For many drafts, the story did not start that way. But when I came back after a long period, I decided it needed to make a bigger first impression, something that would catch the reader’s eye and make him or her read on. To me, ‘FUCK’ (especially in capital letters) captures in a word the modern person’s mindset when everything goes wrong, when the predictable course of events takes a sharp turn into an abyss.

So it’s no wonder the first line of The Martian – I’m fucked. – appealed to me. Had I known it was hard science fiction, I might never have begun reading it. But I did begin, and it got me in sufficiently that I had to keep going, even when the descriptions of engineering, physics and chemistry were laid on with a trowel.

The premise (as the best ones are) is simple: an astronaut presumed dead after an accident on a manned mission to the surface of Mars is alive – and needs to find ways to stay alive until NASA sends along its next mission.
============
» **Problem set**
A) Decide whether each statement agrees with the passage on The Martian. Answer yes or no for each, and quote the words from the passage that settle it: (i) The writer names "I’m fucked." as the first line of The Martian. (ii) Knowing the book was hard science fiction would have made the writer more eager to start it. (iii) In the book's premise, the astronaut is wrongly believed to have died.
B) Write the next part of the passage on The Martian, picking up right after its last sentence.
The lines after this point come from a separate source.

» **Excerpted data**
============
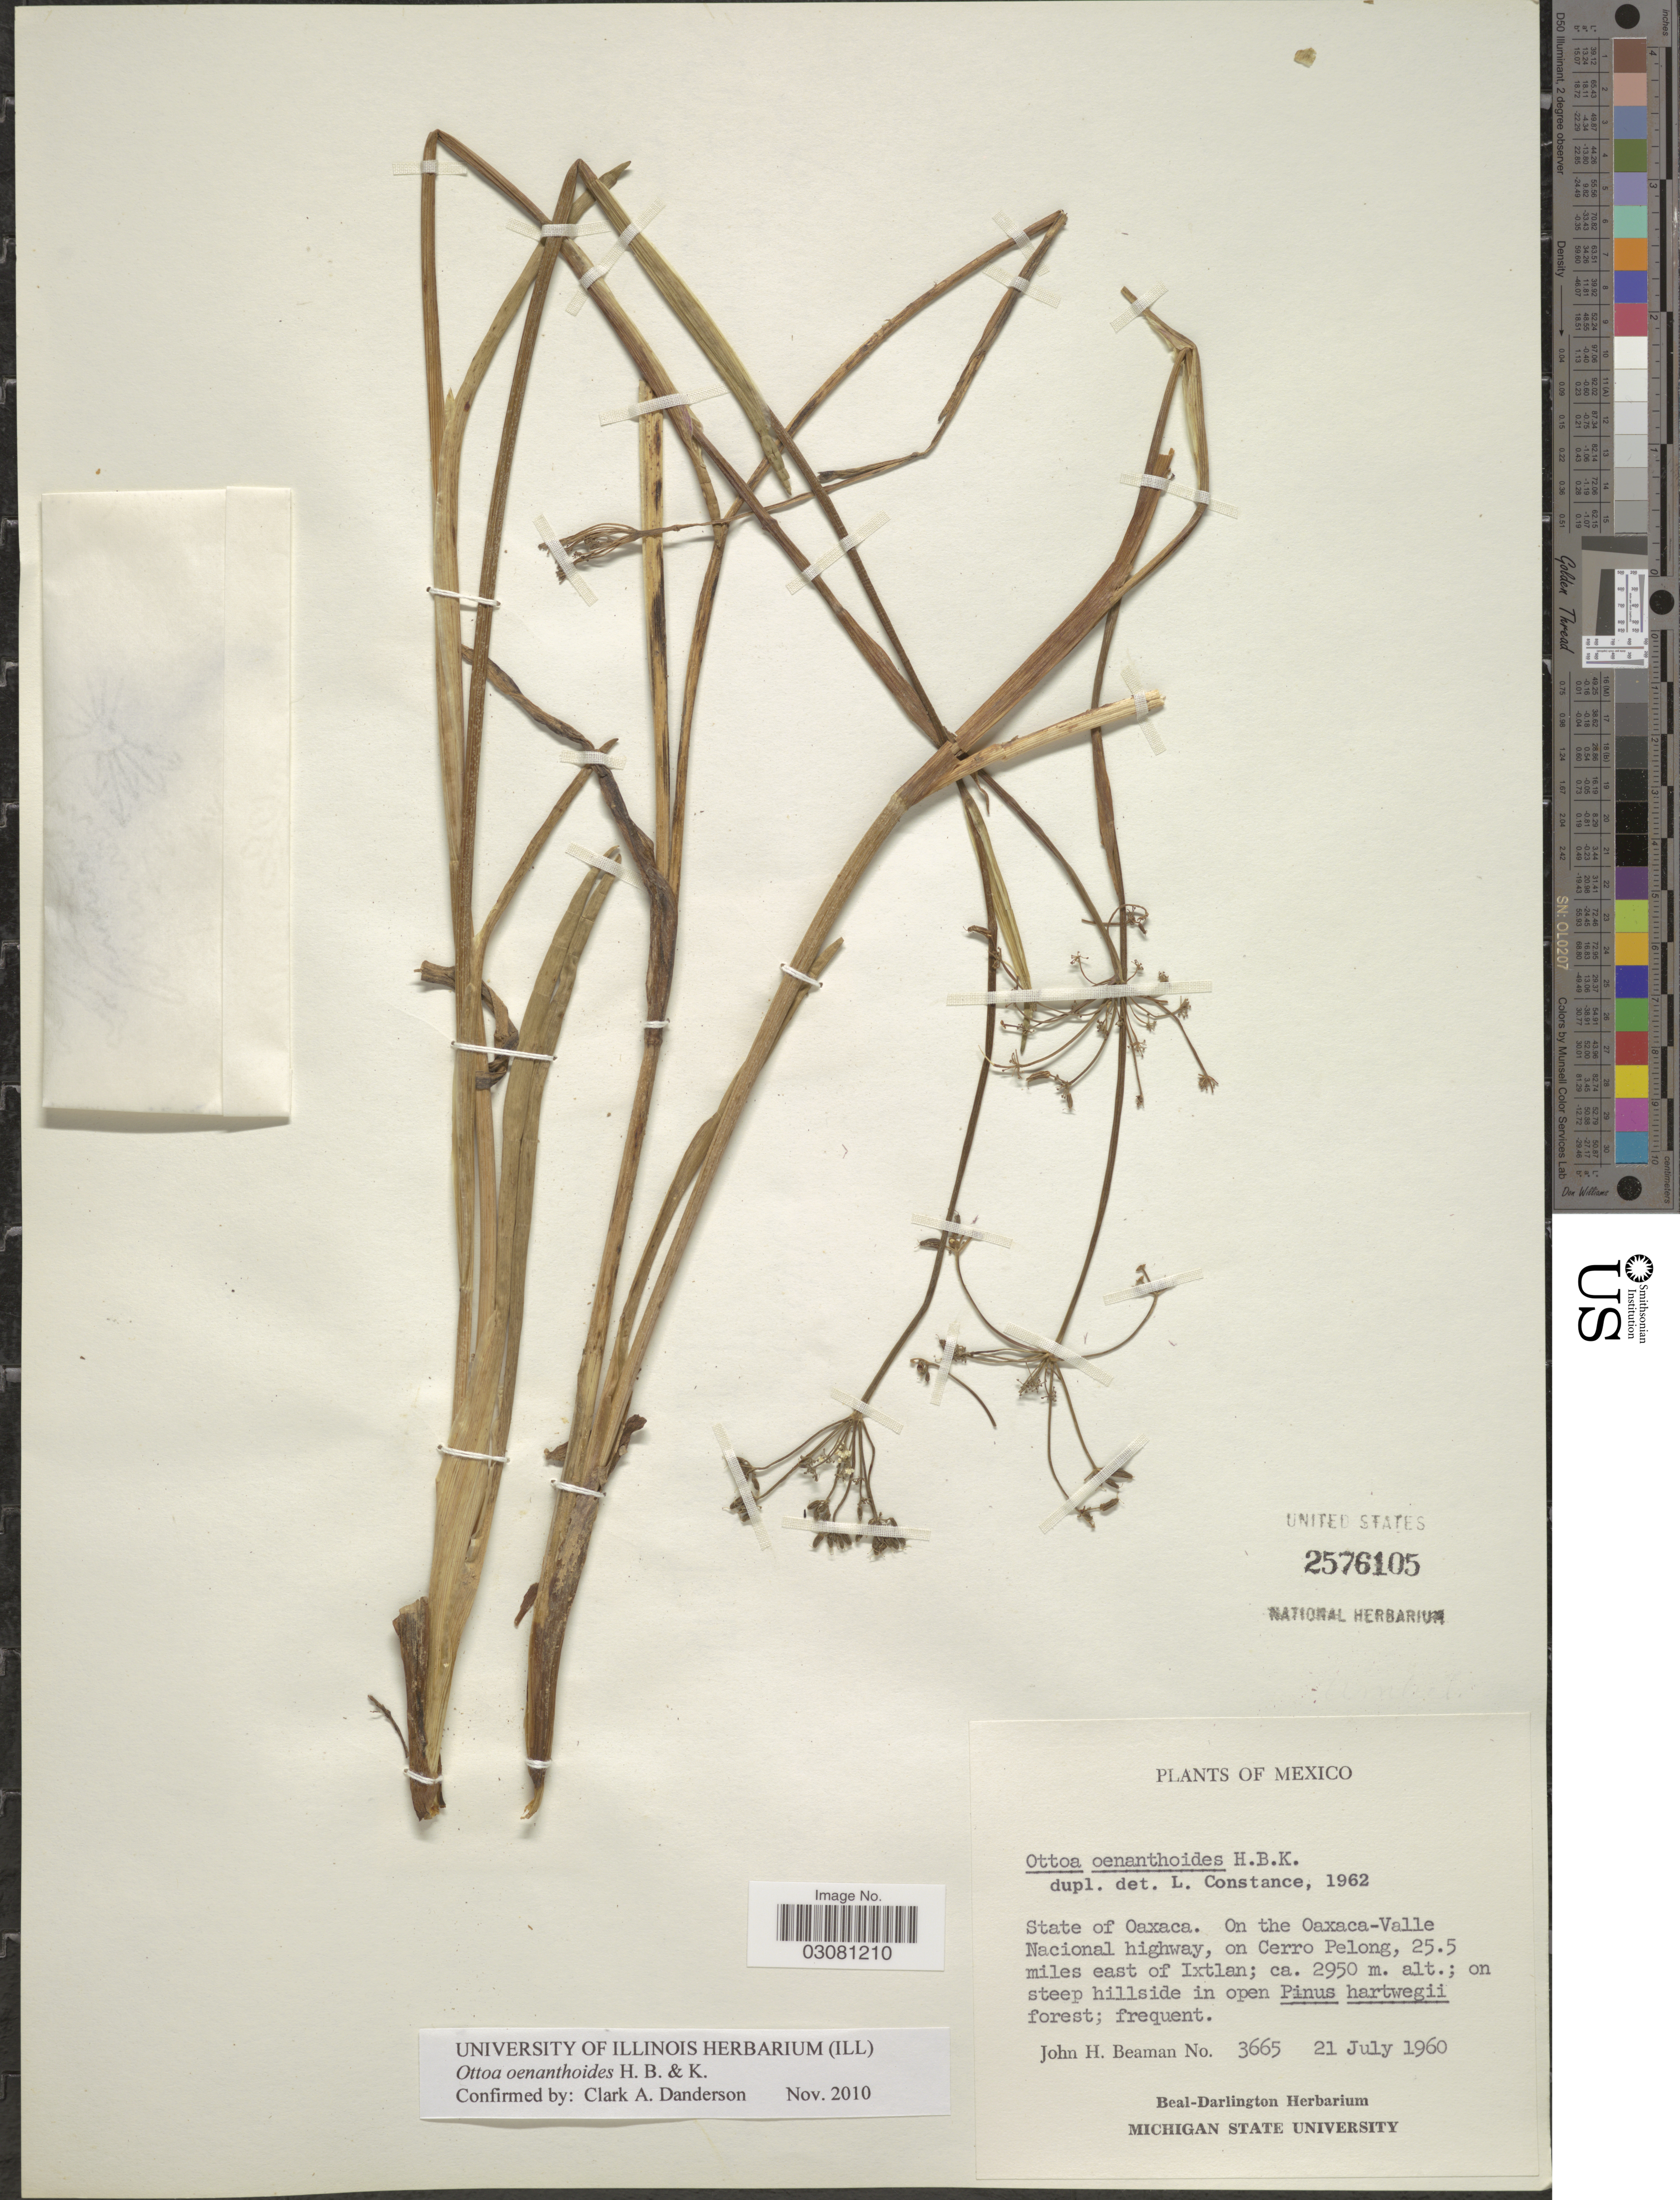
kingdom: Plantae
============
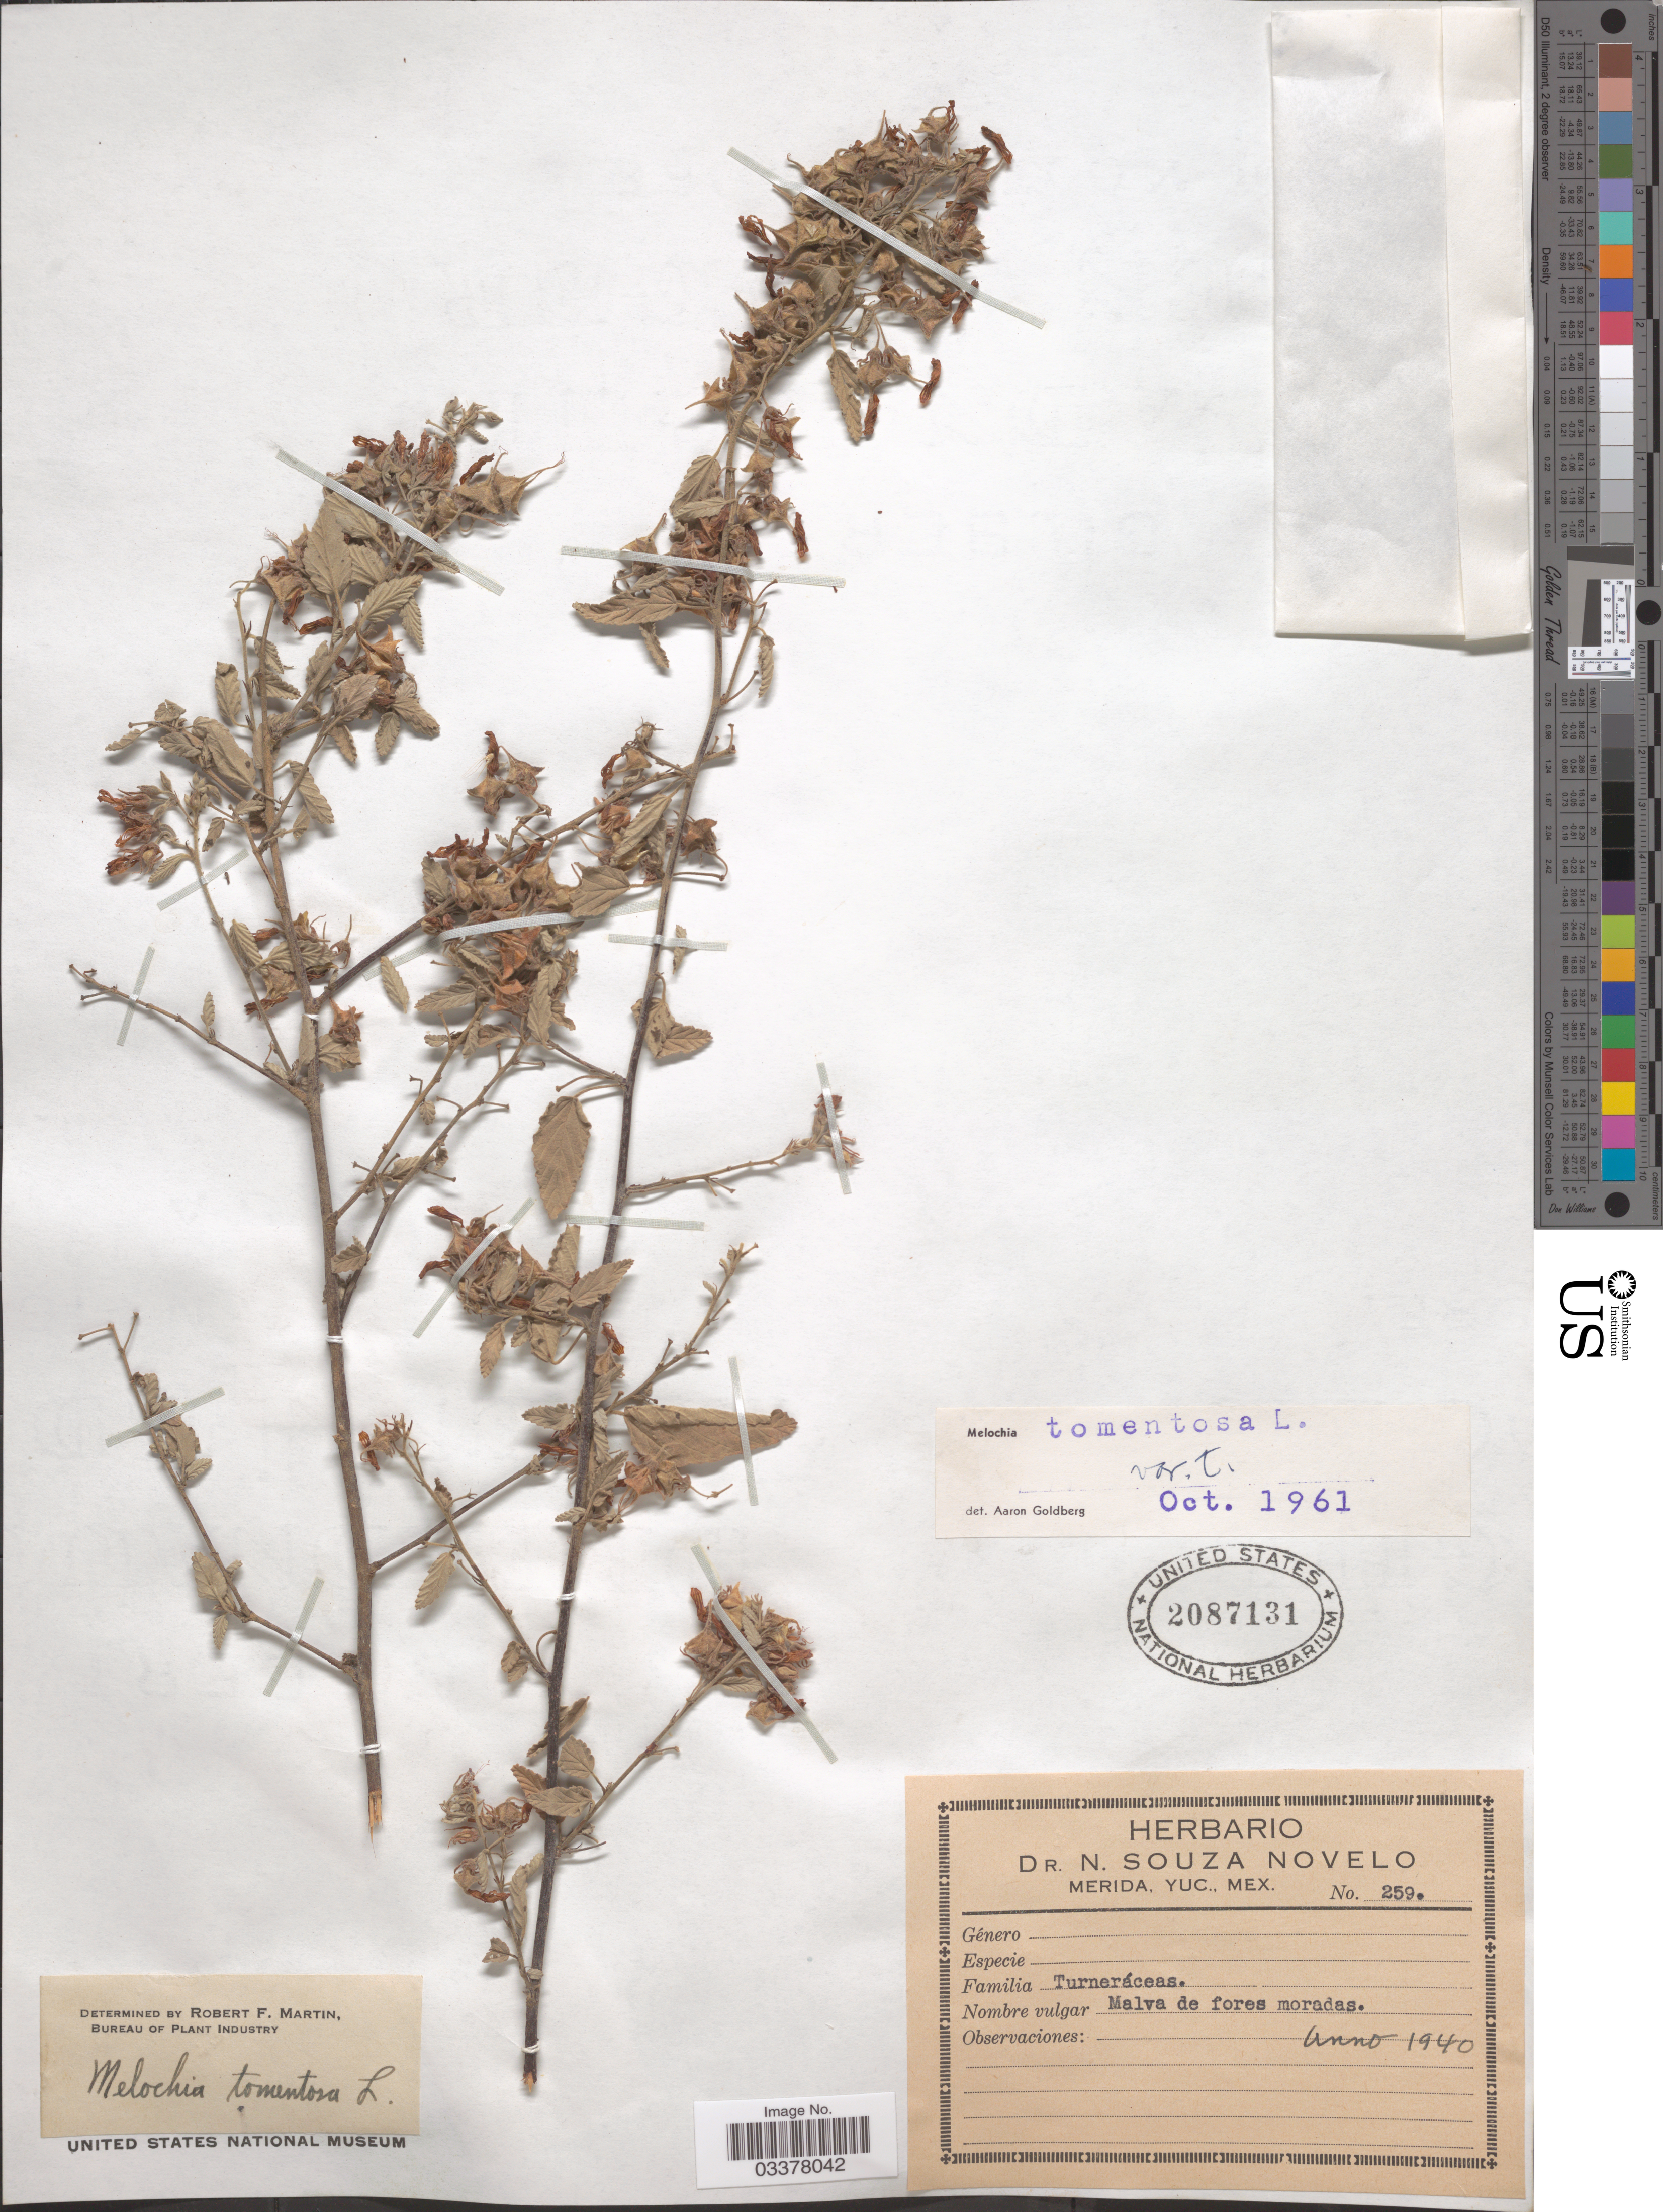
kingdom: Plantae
============
» **Expected responses**
A)
(i) Yes: "the first line of The Martian – I’m fucked. – appealed to me"
(ii) No: "Had I known it was hard science fiction, I might never have begun reading it."
(iii) Yes: "an astronaut presumed dead after an accident on a manned mission to the surface of Mars is alive"

B)
Author Andy Weir does a fine job developing the character of Mark ‘The Martian’ Watney through the unlikely form of computer log updates. Watney is whipcrack smart and a loose cannon – two traits that stand him in good stead in his predicament – and he also delivers one-liners in the face of adversity that are appropriate, amusing and, on occasion, even unexpected. But he also has a small streak of humanity and self-doubt that ensures he doesn’t become a caricature.

It’s when the perspective shifts back to the NASA staff on earth, and the author adopts a more traditional narrative form, that things turn pungent.

Weir has a tin ear for dialogue, but then so do many hard SF authors; so let’s be generous and say it comes with the territory. But nothing can excuse the characters, which are drawn in broad, cartoonish strokes. The females are especially bad: NASA’s head of PR, Anna, says ‘fuck’ a lot and is rude to everyone, while Mindy, a low-ranking employee who discovers that Watney is alive on Mars, commences every sentence with ‘Uh…’ to show how unsure of herself she is. Two completely different characters ‘pinch their chins’ while pondering a knotty problem. Nearly all the characters are sarcastic. A couple are even ethnic stereotypes, something that normally doesn’t bother me. Weir first had to self-publish The Martian before it was picked up by a publisher, and on the strength of his characters and dialogue, I can see why editors turned up their noses at his manuscript.

But less-than-stellar characterisation and sometimes clumsy prose cannot greatly detract from The Martian as a whole. A likeable main character in a compelling quandary has powered along

much worse books than this one.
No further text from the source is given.